Deze historische opmerkingen brengen ons midden in de actuele problematiek van de monumentenzorg. Aan het begin van de monumentenzorg ging het immers niet zozeer om het behoud van het verleden óm het verleden, maar om het behoud van maatschappelijke waarden die in de snelle en meedogenloze ontwikkelingen van industrie, techniek en handel verloren dreigden te gaan. De architectuur was meer dan een beeld of een stijl. Het ging om een ambacht en in dit ambacht om het volk, de samenlevingsvorm en cultuur ervan die hun hoogste uitdrukking en samenhang vonden in de religieuze kerkelijke gemeenschap. Het ging niet om een op het verleden gerichte, maar om een actuele architectuurbenadering.
| |
| |
Hôtel Torrentius te Luik, renovatie door architect Charles Vandenhove.
| |
| |
Architectuur werd beschouwd als het middel bij uitstek om het uiteenvallen van de maatschappij tegen te gaan en om aan te geven dat de oude waarden in een moderne tijd kunnen blijven bestaan. Er werden dan ook niet alleen talloze middeleeuwse kerken of raadhuizen naar de eigen negentiende-eeuwse smaak gerestaureerd, maar ook volledig nieuwe gemeenschapsgebouwen opgetrokken, zoals het gebouwencomplex met kerk, broeder- en zusterschool te Vivekapelle bij Damme, gebouwd door Helleputte en zijn equipe van ambachtslui en kunstenaars, of het Groot Begijnhof van St.- Amandsberg bij Gent, door Vanassche en Helleputte.

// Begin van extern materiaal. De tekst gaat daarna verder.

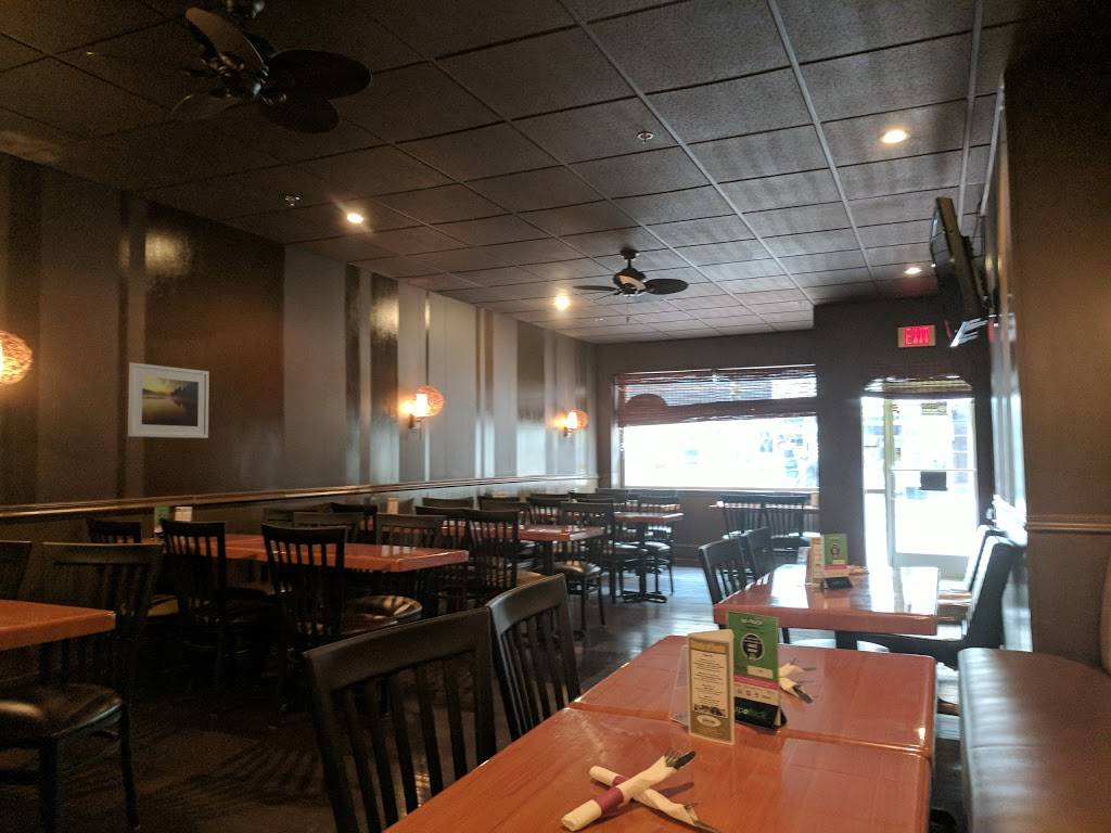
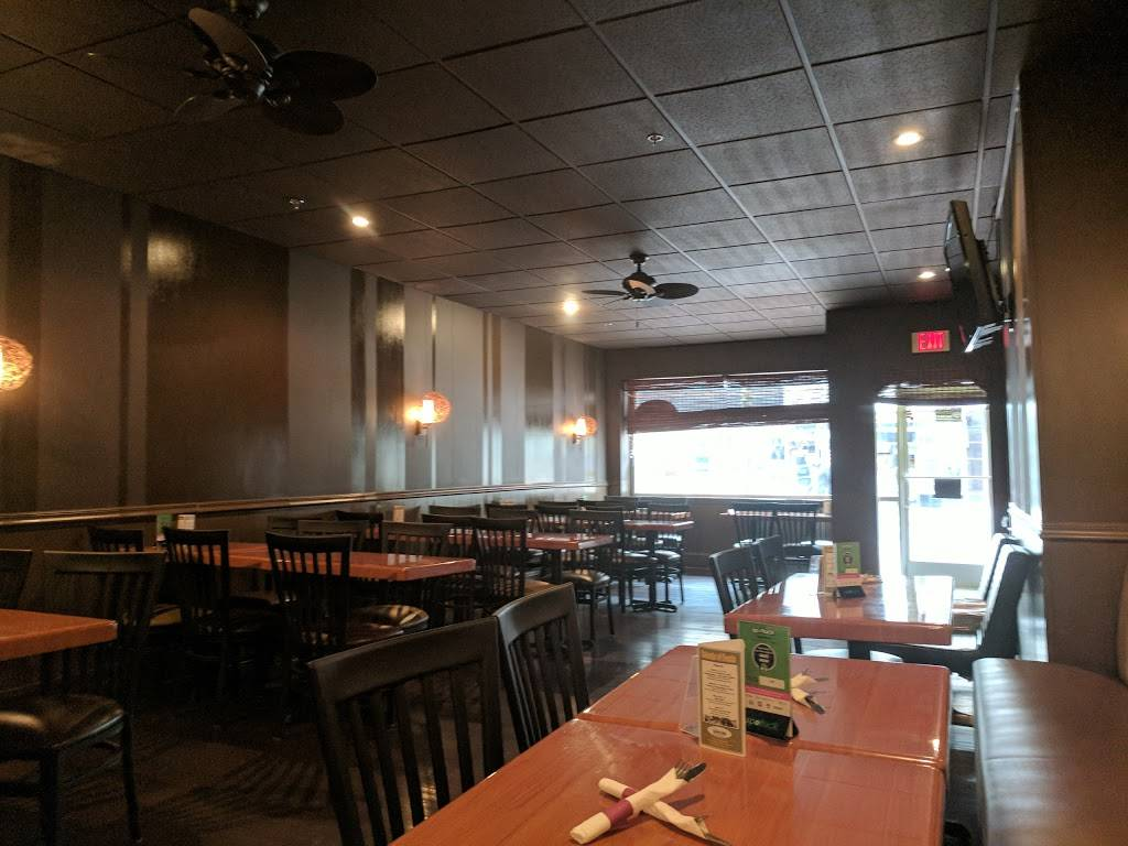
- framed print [127,361,210,439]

Dit uitgangspunt van de monumentenzorg, dat zelfs bij de meest radicale archeologen uit de negentiende eeuw nog te bespeuren valt, mogen we niet vergeten in een tijd waarin een nieuw soort architecten is ontstaan, dat los van de algemene architectuurpraktijk opereert en zich als exclusieve monumentenzorgers laat kenmerken. Deze monumentenzorgers gaan niet meer uit van het even bevlogen als onmogelijke ideaal, waaruit de moderne traditie in de architectuur is ontstaan, maar van een suffe, zogeheten neutrale architectuurbenadering, die zelf niets meer te vertellen heeft maar zich zogenaamd volstrekt in dienst stelt van het monument: alsof men vandaag de dag nog zou kunnen denken en bouwen zoals eeuwen geleden. Zelfs in de meest stabiele en traditionele culturen is dat niet het geval. Elke ingreep in een gebouw, in een object, is een interpretatie en voegt er iets aan toe. Daar waren de monumentenzorgers van de negentiende eeuw zich duidelijk van bewust. Ze schroomden niet de monumenten naar hun hand te zetten. Wij zien vandaag de dag de monumenten in de spiegel van de negentiende eeuw.
De grote theoretici van de monumentenzorg, Viollet-le-Duc in Frankrijk en Ruskin in Engeland, plaatsten beiden de zorg voor het monument in het teken van de actuele architectuurpraktijk: de eerste om te pleiten voor een nieuwe dynamische bouwkunst die de verworvenheden van de eigen tijd zou verheerlijken, de tweede om de onmogelijkheid van een actuele architectuur af te wijzen en dus ook de mogelijkheid om het monument te restaureren. Voor Ruskin bestond er geen actieve monumentenzorg. Men kon alles doen om het bestaande gebouw te behouden zolang het de tijd beliefde. Als het gebouw zijn langste tijd gehad had, kon er geen sprake zijn van restauratie of behoud, maar kon de materiële cyclus alleen opnieuw een aanvang nemen. De steen van de ruïine kon hergebruikt worden.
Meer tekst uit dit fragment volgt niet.